Un concours, un concert, telle est en moi la vie.
Il est beau de sentir, dans l’immense harmonie,
Les êtres étonnés frémir à l’unisson,
Comme on voit s’agiter dans un même rayon
Des atomes dorés par la même lumière.
Je ne m’appartiens pas, car chaque être n’est rien
Sans tous, rien par lui seul, mais la nature entière
Résonne dans chaque être, et sur son vaste sein
Nous sommes tous unis, égaux et solidaires.
Je crois sentir la rose éclore dans mon cœur,
Avec le papillon, je crois baiser la fleur.
Il n’est peut-être pas de peines solitaires,
D’égoïstes plaisirs, — tout se lie et se tient.

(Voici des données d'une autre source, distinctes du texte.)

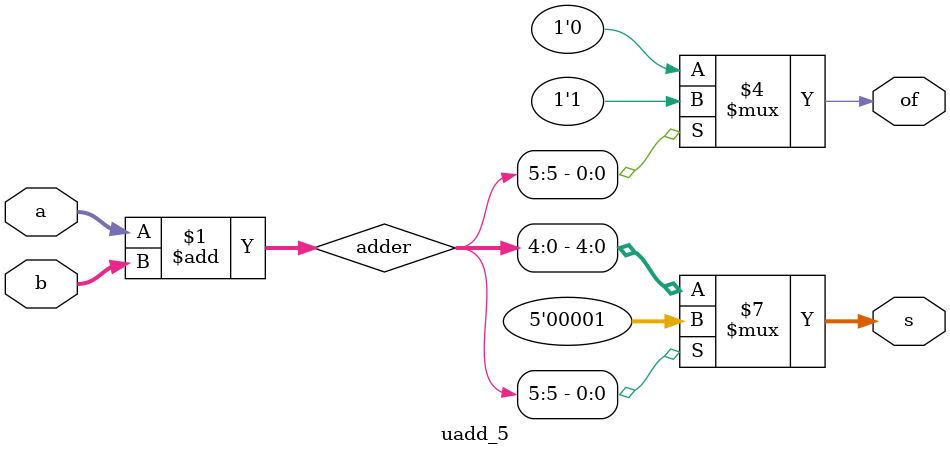
<source format=sv>
/*-------------------------------------
Project:    uadd_5
Purpose:    Unsigned addition with integer saturation
            and overflow indication
Author:     Passler
Version:    00, 01.02.2018
--------------------------------------*/

module uadd_5 (
// inputs
    input   logic unsigned [4:0] a,
    input   logic unsigned [4:0] b,
// outputs
    output  logic unsigned [4:0] s,
    output  logic                of
);

logic [5:0]         adder;
assign adder = a + b;

always_comb begin
    if (adder[5:5]) begin
        s = 1'b11111;
        of = 1'b1;
    end 
    else begin
        s = adder [4:0];
        of = 1'b0;
    end
end

endmodule

</source>
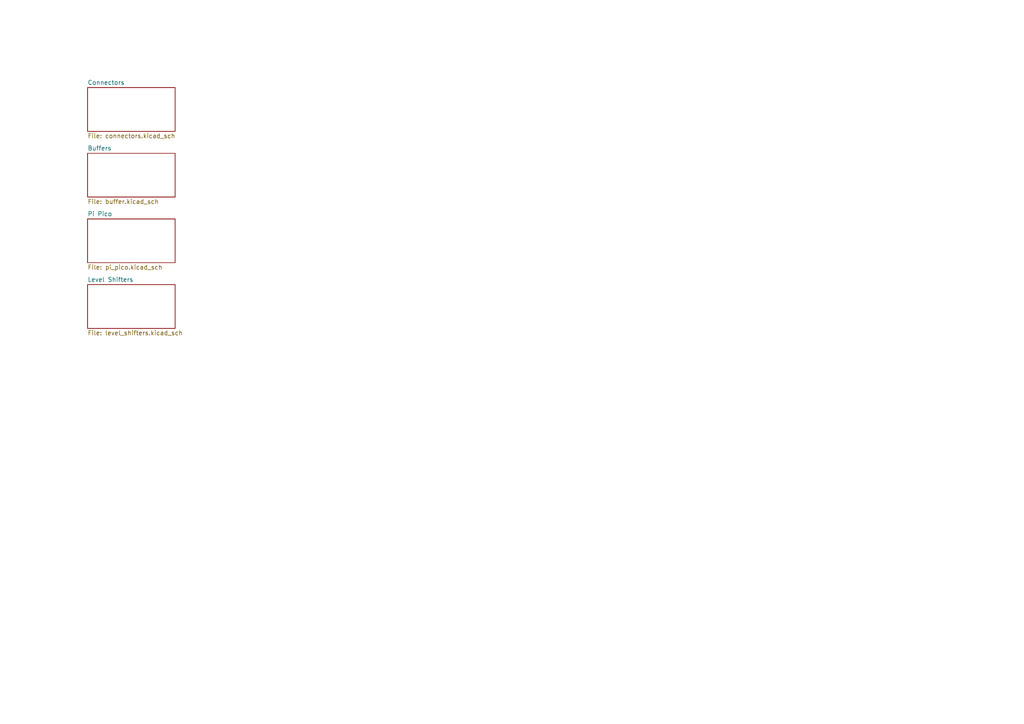
<source format=kicad_sch>
(kicad_sch
	(version 20250114)
	(generator "eeschema")
	(generator_version "9.0")
	(uuid "77a06b1b-1c86-4d65-8df4-558f8b035a4c")
	(paper "A4")
	(lib_symbols)
	(sheet
		(at 25.4 63.5)
		(size 25.4 12.7)
		(exclude_from_sim no)
		(in_bom yes)
		(on_board yes)
		(dnp no)
		(fields_autoplaced yes)
		(stroke
			(width 0.1524)
			(type solid)
		)
		(fill
			(color 0 0 0 0.0000)
		)
		(uuid "2c7e2bd7-91b5-466a-bcdd-15bed22b1da3")
		(property "Sheetname" "Pi Pico"
			(at 25.4 62.7884 0)
			(effects
				(font
					(size 1.27 1.27)
				)
				(justify left bottom)
			)
		)
		(property "Sheetfile" "pi_pico.kicad_sch"
			(at 25.4 76.7846 0)
			(effects
				(font
					(size 1.27 1.27)
				)
				(justify left top)
			)
		)
		(instances
			(project "hub12-controller-hw"
				(path "/77a06b1b-1c86-4d65-8df4-558f8b035a4c"
					(page "4")
				)
			)
		)
	)
	(sheet
		(at 25.4 82.55)
		(size 25.4 12.7)
		(exclude_from_sim no)
		(in_bom yes)
		(on_board yes)
		(dnp no)
		(fields_autoplaced yes)
		(stroke
			(width 0.1524)
			(type solid)
		)
		(fill
			(color 0 0 0 0.0000)
		)
		(uuid "2d7f2257-3e6b-4bb5-ac3f-f6a2e8fbf7de")
		(property "Sheetname" "Level Shifters"
			(at 25.4 81.8384 0)
			(effects
				(font
					(size 1.27 1.27)
				)
				(justify left bottom)
			)
		)
		(property "Sheetfile" "level_shifters.kicad_sch"
			(at 25.4 95.8346 0)
			(effects
				(font
					(size 1.27 1.27)
				)
				(justify left top)
			)
		)
		(instances
			(project "hub12-controller-hw"
				(path "/77a06b1b-1c86-4d65-8df4-558f8b035a4c"
					(page "5")
				)
			)
		)
	)
	(sheet
		(at 25.4 44.45)
		(size 25.4 12.7)
		(exclude_from_sim no)
		(in_bom yes)
		(on_board yes)
		(dnp no)
		(fields_autoplaced yes)
		(stroke
			(width 0.1524)
			(type solid)
		)
		(fill
			(color 0 0 0 0.0000)
		)
		(uuid "536bdecf-e290-40b6-8819-98955ed4bdc8")
		(property "Sheetname" "Buffers"
			(at 25.4 43.7384 0)
			(effects
				(font
					(size 1.27 1.27)
				)
				(justify left bottom)
			)
		)
		(property "Sheetfile" "buffer.kicad_sch"
			(at 25.4 57.7346 0)
			(effects
				(font
					(size 1.27 1.27)
				)
				(justify left top)
			)
		)
		(instances
			(project "hub12-controller-hw"
				(path "/77a06b1b-1c86-4d65-8df4-558f8b035a4c"
					(page "3")
				)
			)
		)
	)
	(sheet
		(at 25.4 25.4)
		(size 25.4 12.7)
		(exclude_from_sim no)
		(in_bom yes)
		(on_board yes)
		(dnp no)
		(fields_autoplaced yes)
		(stroke
			(width 0.1524)
			(type solid)
		)
		(fill
			(color 0 0 0 0.0000)
		)
		(uuid "8cc93bbf-5edc-477b-9c23-37fcfe20c5ec")
		(property "Sheetname" "Connectors"
			(at 25.4 24.6884 0)
			(effects
				(font
					(size 1.27 1.27)
				)
				(justify left bottom)
			)
		)
		(property "Sheetfile" "connectors.kicad_sch"
			(at 25.4 38.6846 0)
			(effects
				(font
					(size 1.27 1.27)
				)
				(justify left top)
			)
		)
		(instances
			(project "hub12-controller-hw"
				(path "/77a06b1b-1c86-4d65-8df4-558f8b035a4c"
					(page "2")
				)
			)
		)
	)
	(sheet_instances
		(path "/"
			(page "1")
		)
	)
	(embedded_fonts no)
)

</source>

La peine et le plaisir courent d’un être à l’autre,
Et le vôtre est le mien, et le mien est le vôtre,
Et je veux que le vôtre à vous tous soit le mien ;
Que mon bonheur soit fait avec celui du monde
Et que je porte enfin dans mon cœur dilaté,
— En dût-il se briser, — toute l’humanité[1] !


ALFRED FOUILLEE.

  1. Guyau, Vers d’un philosophe, la Solidarité. Paris, 1884 ; Alcan.